In December, the City of Snoqualmie was considering purchasing parcel S-20 for $600,000, at a significant discount from its $2.1 million market rate. The seller’s stipulation for that price reduction was that the land purchase be completed by the end of 2013. When the City of Snoqualmie decided not pursue purchasing the land and subsequently selling it back to Imagine Housing, the affordable housing developer could not secure financing in time to buy the property at the discounted price.

“Though there are challenges to work through, Imagine Housing remains committed to developing affordable housing for working families in Snoqualmie,” said Ann Levine, Executive Director of Imagine Housing. “We will continue our efforts and collaboration with the city and the community to provide the affordable housing that originally was envisioned as part of the master plan.”

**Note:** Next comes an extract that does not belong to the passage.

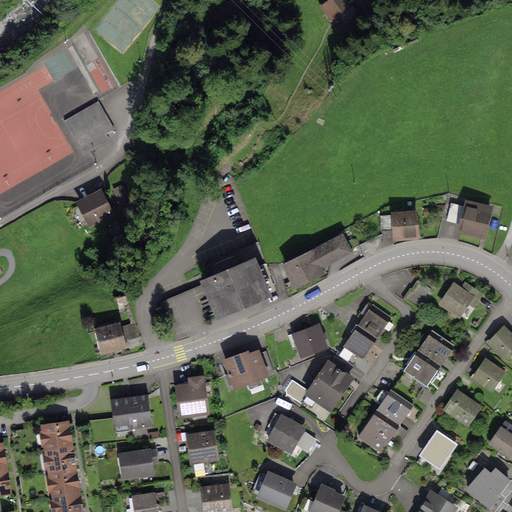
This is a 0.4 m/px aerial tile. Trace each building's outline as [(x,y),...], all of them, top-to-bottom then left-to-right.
[(349,0),(337,0),(328,7),(340,24),(358,12),(349,0)] [(107,190),(80,203),(92,228),(119,215),(107,190)] [(467,206),(460,233),(485,239),(492,212),(467,206)] [(391,219),(394,242),(416,240),(414,217),(391,219)] [(313,252),(322,270),(354,255),(345,237),(313,252)] [(322,270),(313,252),(282,268),(294,291),(325,276),(322,270)] [(204,281),(217,318),(267,300),(253,263),(204,281)] [(410,290),(403,300),(420,311),(434,291),(420,282),(413,292),(410,290)] [(463,292),(454,285),(442,303),(459,315),(471,298),(477,302),(481,295),(470,287),(466,293),(463,292)] [(366,316),(373,305),(368,302),(360,312),(366,316)] [(391,317),(373,305),(366,316),(358,326),(376,338),(382,330),(391,317)] [(367,352),(376,338),(358,326),(356,324),(351,332),(353,333),(344,347),(353,353),(362,359),(367,352)] [(319,326),(293,337),(303,361),(329,350),(319,326)] [(511,335),(504,327),(489,342),(504,357),(511,349),(511,335)] [(97,335),(102,357),(126,351),(121,329),(97,335)] [(454,345),(432,331),(418,351),(440,366),(447,355),(454,345)] [(466,335),(462,340),(467,343),(470,339),(466,335)] [(353,353),(344,347),(339,355),(348,361),(353,353)] [(223,364),(234,391),(265,378),(254,351),(223,364)] [(412,360),(404,371),(426,386),(440,366),(418,351),(412,360)] [(496,366),(487,360),(474,377),(491,390),(504,372),(496,366)] [(307,394),(329,410),(349,381),(351,379),(328,364),(307,394)] [(177,389),(181,419),(209,415),(204,381),(189,383),(189,387),(177,389)] [(413,405),(390,390),(377,410),(399,425),(404,418),(413,405)] [(473,403),(458,391),(446,409),(468,424),(479,407),(473,403)] [(113,404),(118,433),(153,427),(149,398),(113,404)] [(399,425),(377,410),(359,437),(381,452),(395,432),(399,425)] [(305,433),(282,419),(269,442),(292,455),(305,433)] [(70,440),(68,425),(41,429),(54,511),(82,511),(80,499),(78,486),(72,452),(70,440)] [(445,436),(437,430),(420,455),(440,468),(457,444),(445,436)] [(511,455),(511,438),(501,431),(490,446),(509,460),(511,455)] [(189,443),(192,466),(218,462),(215,439),(189,443)] [(7,461),(5,447),(0,447),(0,498),(13,496),(9,474),(7,461)] [(120,457),(123,481),(153,477),(150,453),(120,457)] [(485,472),(467,491),(488,510),(499,499),(498,497),(509,485),(496,472),(491,477),(485,472)] [(296,489),(269,476),(258,499),(286,511),(296,489)] [(337,511),(343,499),(321,489),(311,511),(337,511)] [(203,494),(205,511),(231,511),(229,490),(203,494)] [(454,511),(455,510),(440,501),(433,497),(423,511),(454,511)] [(133,501),(134,511),(156,511),(155,498),(133,501)]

Mayor Matt Larson says the city will continue to “seek every opportunity to meet the affordable housing needs” of the community as Snoqualmie Ridge approaches complete build-out in the near future.

Many residents in the Eagle Pointe neighborhood objected to size and scale of the proposed 160-unit development, saying it was much larger than previous affordable housing developments in Snoqualmie and asked that the project’s size be scaled back.

Although the project never was formally brought before the Snoqualmie City Council, Mayor Larson, council members and the city administration support affordable housing options for Snoqualmie residents with moderate incomes.